- YOUR GOAL -
Among the records that follow, find the line with "Pauillac | 500. |" and the line with "St.-Julien | 475. |". Set down those lines and all lines between them exactly, without adding anything.

(Data entries)
_____

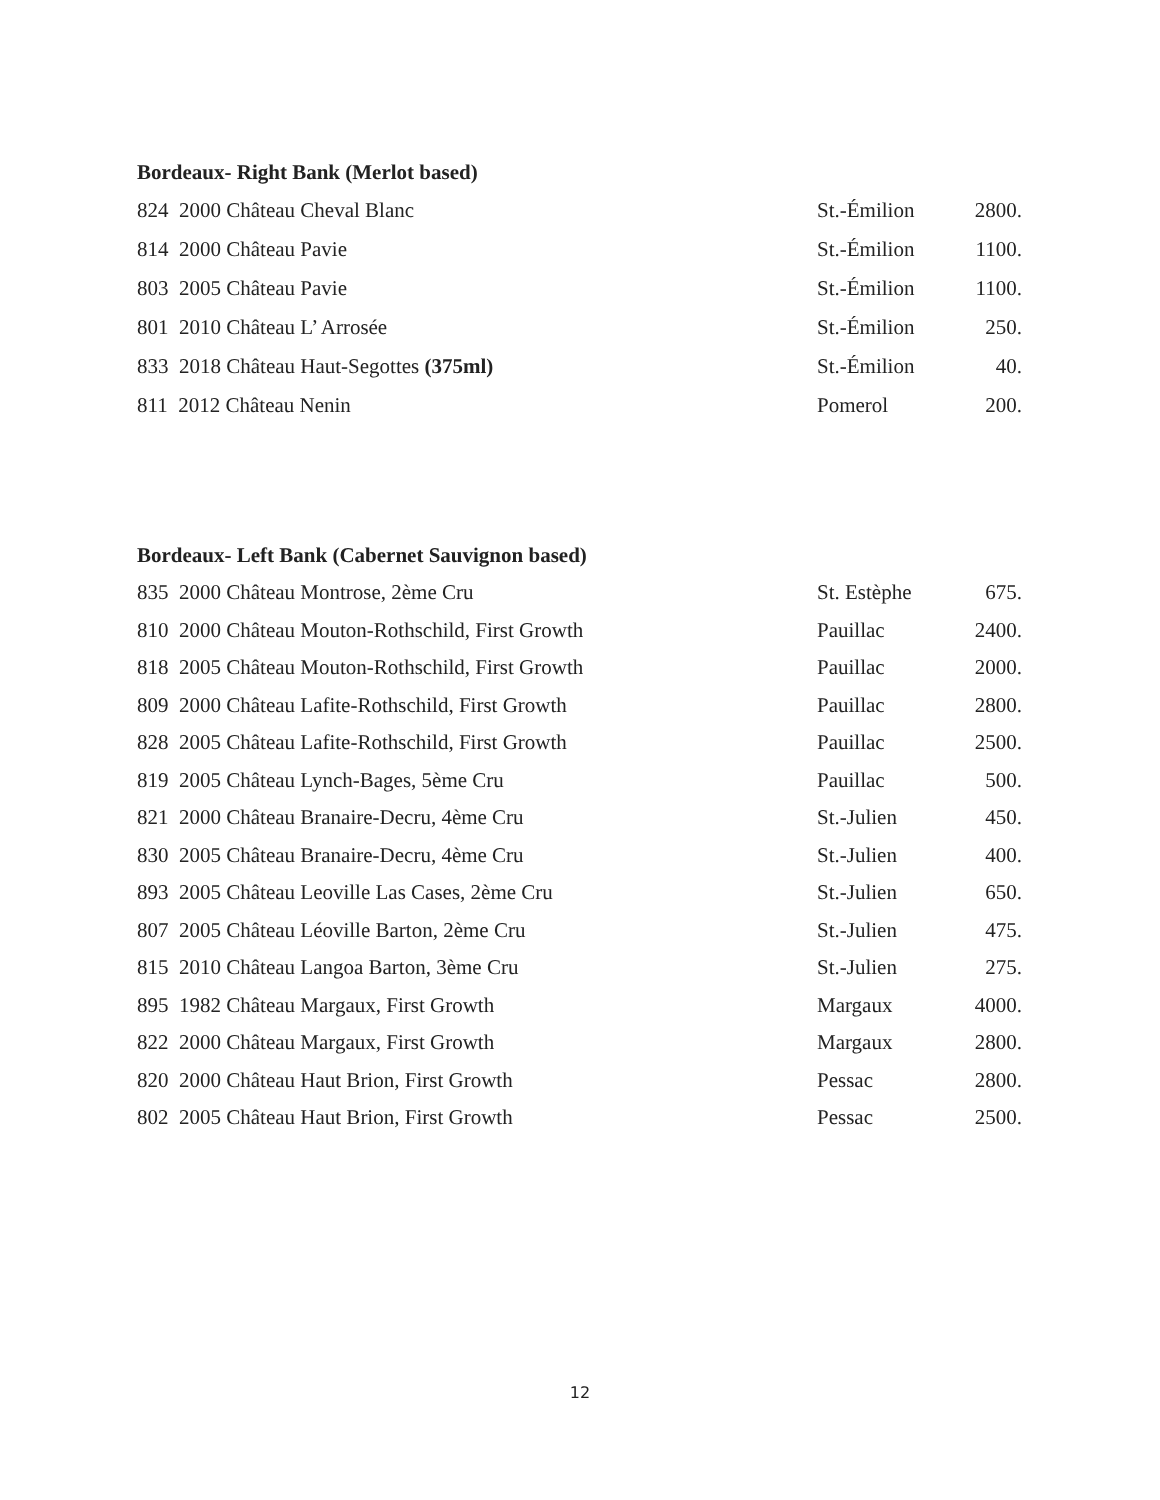Bordeaux- Right Bank (Merlot based)
| 824 2000 Château Cheval Blanc | St.-Émilion | 2800. |
| 814 2000 Château Pavie | St.-Émilion | 1100. |
| 803 2005 Château Pavie | St.-Émilion | 1100. |
| 801 2010 Château L’ Arrosée | St.-Émilion | 250. |
| 833 2018 Château Haut-Segottes (375ml) | St.-Émilion | 40. |
| 811 2012 Château Nenin | Pomerol | 200. |
Bordeaux- Left Bank (Cabernet Sauvignon based)
| 835 2000 Château Montrose, 2ème Cru | St. Estèphe | 675. |
| 810 2000 Château Mouton-Rothschild, First Growth | Pauillac | 2400. |
| 818 2005 Château Mouton-Rothschild, First Growth | Pauillac | 2000. |
| 809 2000 Château Lafite-Rothschild, First Growth | Pauillac | 2800. |
| 828 2005 Château Lafite-Rothschild, First Growth | Pauillac | 2500. |
| 819 2005 Château Lynch-Bages, 5ème Cru | Pauillac | 500. |
| 821 2000 Château Branaire-Decru, 4ème Cru | St.-Julien | 450. |
| 830 2005 Château Branaire-Decru, 4ème Cru | St.-Julien | 400. |
| 893 2005 Château Leoville Las Cases, 2ème Cru | St.-Julien | 650. |
| 807 2005 Château Léoville Barton, 2ème Cru | St.-Julien | 475. |
| 815 2010 Château Langoa Barton, 3ème Cru | St.-Julien | 275. |
| 895 1982 Château Margaux, First Growth | Margaux | 4000. |
| 822 2000 Château Margaux, First Growth | Margaux | 2800. |
| 820 2000 Château Haut Brion, First Growth | Pessac | 2800. |
| 802 2005 Château Haut Brion, First Growth | Pessac | 2500. |
12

_____

- YOUR RESPONSE -
| 819 2005 Château Lynch-Bages, 5ème Cru | Pauillac | 500. |
| 821 2000 Château Branaire-Decru, 4ème Cru | St.-Julien | 450. |
| 830 2005 Château Branaire-Decru, 4ème Cru | St.-Julien | 400. |
| 893 2005 Château Leoville Las Cases, 2ème Cru | St.-Julien | 650. |
| 807 2005 Château Léoville Barton, 2ème Cru | St.-Julien | 475. |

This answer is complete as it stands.